Wild Strawberries for Tisha B’Av

I just received an email that Drisha will be screening and discussing the Ingmar Bergman film Wild Strawberries at 4pm on Tisha beAv. I take this as another indication of our relating to God as a therapeutic deity.

In the 1970’s Conservative congregations spoke of Jewish history and the Holocaust on Tisha Be-av. Reading of Josephus and Ghetto diaries. During this time period, Rav Soloveitchik spoke of the ontic catastrophe of the destruction of the Temple and the existential state of acquiring emotions in a case of “old mourning” and turned it into a day of shiurim on mourning and the mikdash.
Flashy Rabbis gave lectures on “why do we still mourn now that we have a state of Israel?”

By the 1990’s Centrist Orthodoxy used the talks of Rav Soloveitchik to speak of Jewish History and the Holocaust, or discussing the halakhot of the land of Israel. Holocaust films were shown and protests are held at the UN and embassies. The halakhic God of Lonely Man of Faith gave way to a God of History, Land, and War.
On the more yeshivish side, there are lectures on hastening the geulah- either through not talking lashon hara or not doing any of the activities that hasten it.

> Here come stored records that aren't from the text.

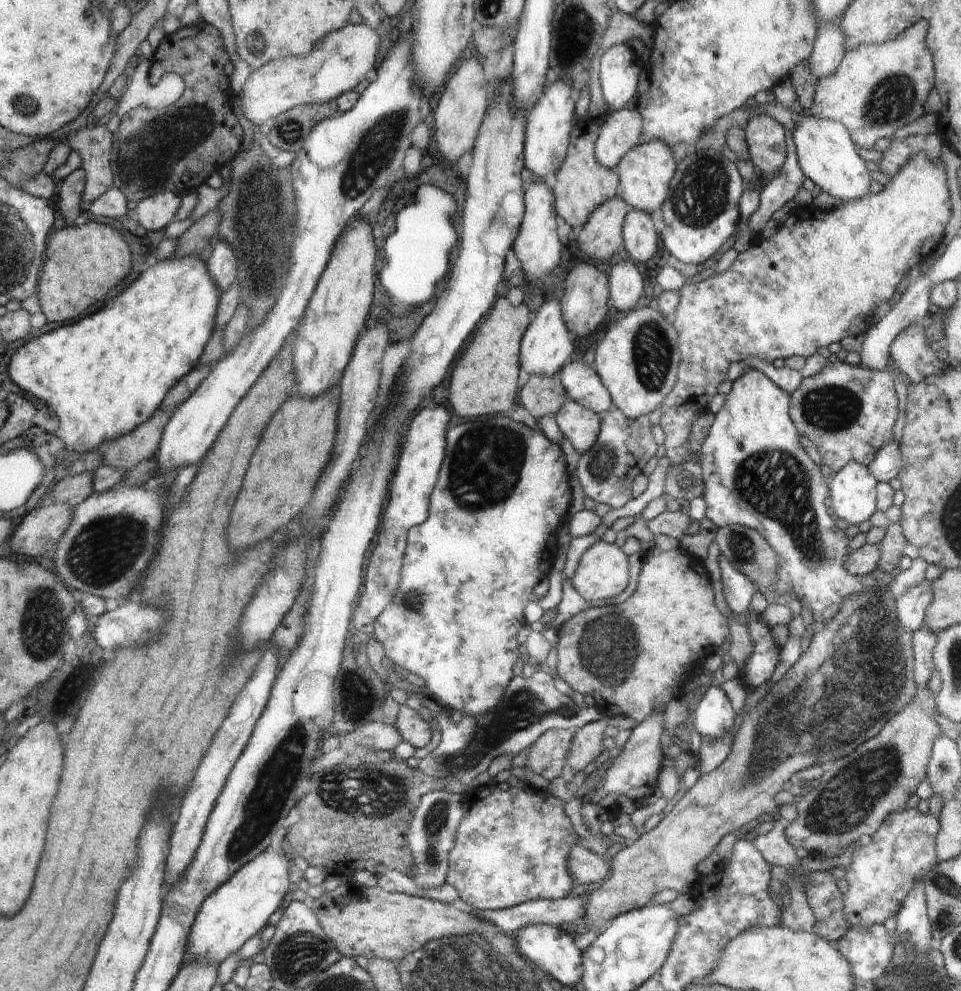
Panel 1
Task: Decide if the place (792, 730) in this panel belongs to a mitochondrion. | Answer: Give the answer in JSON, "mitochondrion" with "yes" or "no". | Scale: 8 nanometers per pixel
{"mitochondrion":"yes"}

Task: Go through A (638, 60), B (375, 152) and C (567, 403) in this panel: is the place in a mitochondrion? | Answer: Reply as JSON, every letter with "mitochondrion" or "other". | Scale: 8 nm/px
{"A":"other","B":"mitochondrion","C":"other"}

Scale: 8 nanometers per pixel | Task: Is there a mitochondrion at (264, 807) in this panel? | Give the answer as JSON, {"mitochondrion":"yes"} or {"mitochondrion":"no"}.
{"mitochondrion":"yes"}

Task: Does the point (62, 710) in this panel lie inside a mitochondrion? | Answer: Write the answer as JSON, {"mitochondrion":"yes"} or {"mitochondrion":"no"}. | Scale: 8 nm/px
{"mitochondrion":"no"}

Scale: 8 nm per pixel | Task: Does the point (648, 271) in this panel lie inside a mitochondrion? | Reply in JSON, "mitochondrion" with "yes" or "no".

In the last few years, there has been a shift to the brokenness of the world. Renewal announcements ask: How do we deal with the brokenness, trauma, and injustice in the world. Yeshivish announcements offer sessions on the destruction in our lives and restoring family and teens in trouble. And now Drisha is leading a discussion about Wild Strawberries, a movie in which the protagonist a retired medical professor sees his life as loveless and without meaning. He is haunted by memories, brought on by dreams and by people he meets, about the chances for love, family, and forgiveness that he messed up. Tisha Be-Av is a chance to undo psychic damage.

One path that is not being continued is the Tisha BeAv rally held several years ago in Jerusalem in which Rabbis Lichtenstein, Cherlow, Lau, and others as an occasion for justice. They denounced the lack of in Israel of worker’s rights, the human trafficking, the oppression of the poor, of the Arab other, of unfair business practices. The event did not have continuity. (Can someone send me the links from Haaretz, Ynet or the speeches?)
Rabbi SR Hirsch also emphasized the ethical since the prophets denounced Israel for its immorality.

As a side topic- Here is Reb Shlomo from 1992 asking for intimacy with God, to heal from the pain of the Holocaust, to rebuild the Temple. It’s longing is palpable.

It is possible to do everything G-d wants you to do and not to be intimate with G-d. You know, beautiful friends, Mount Sinai is where G-d told us what to do. But Jerusalem, the Holy Temple, is where we are intimate with G-d. The Holy Temple is the headquarters for being close to G-d and to each other. But when the house is destroyed, there is no place to be intimate anymore. And gevalt! Are we longing and crying to be intimate with G-d, with every Jew, with every word of the Torah, and, one day, with the whole world…On Tisha b’Av the Messiah comes. On Tisha b’Av until the Six Million you only heard the sound of the destruction of the Temple; you could not hear the footsteps of the Messiah. Today, the voice of destruction gets further and further away, the voice of the coming of the Messiah gets closer and closer. Let it be this year that the whole world will be fixed and G-d’s holy intimacy comes back into the world and into our lives. You know, beautiful friends, I’m so proud of our moshav and our shul because they are filled with prayers, with so much dancing and joy, but also with so many tears begging G-d for intimacy with every word of the Torah with every Jew, with every human being, with all of nature. I have a feeling it will be this year.

Shlomo offers an undifferentiated healing love- primordial and oceanic.
Viewing Wild Strawberries offers self-scrutiny of one’s wrong choices and how does one let go of hindrances that prevent healing. One sees that one’s choices are the cause of one’s meaninglessness, therefore a person needs to take responsibility, a therapeutic mussar.

Updated- One week later Drisha sent out an announcement that they will be showing a Holocaust movie and not Wild Strawberries.

Copyright © 2010 Alan Brill • All Rights Reserved

One response to “Wild Strawberries for Tisha B’Av

  1. When I first read this post, I was disturbed.

    At first it was because I am personally highly traditional and would prefer going through the motions of mourning than making Tisha B;Av into something that it is not.

    But upon reflection, i realized that i am fine with watching Holocaust movies on Tisha B’Av afternoon (as several girls from my class in High School did) and i could evening sympathize if someone or an organization wants to focus on Darfur, Rwanda or Cambodia.

    However, I find watching Wild Strawberries (from your description) narcissistic. An unhealthy focusing on one’s personal issues & wrong choices rather than on the suffering of either the Jewish community’s or society’s sufferings.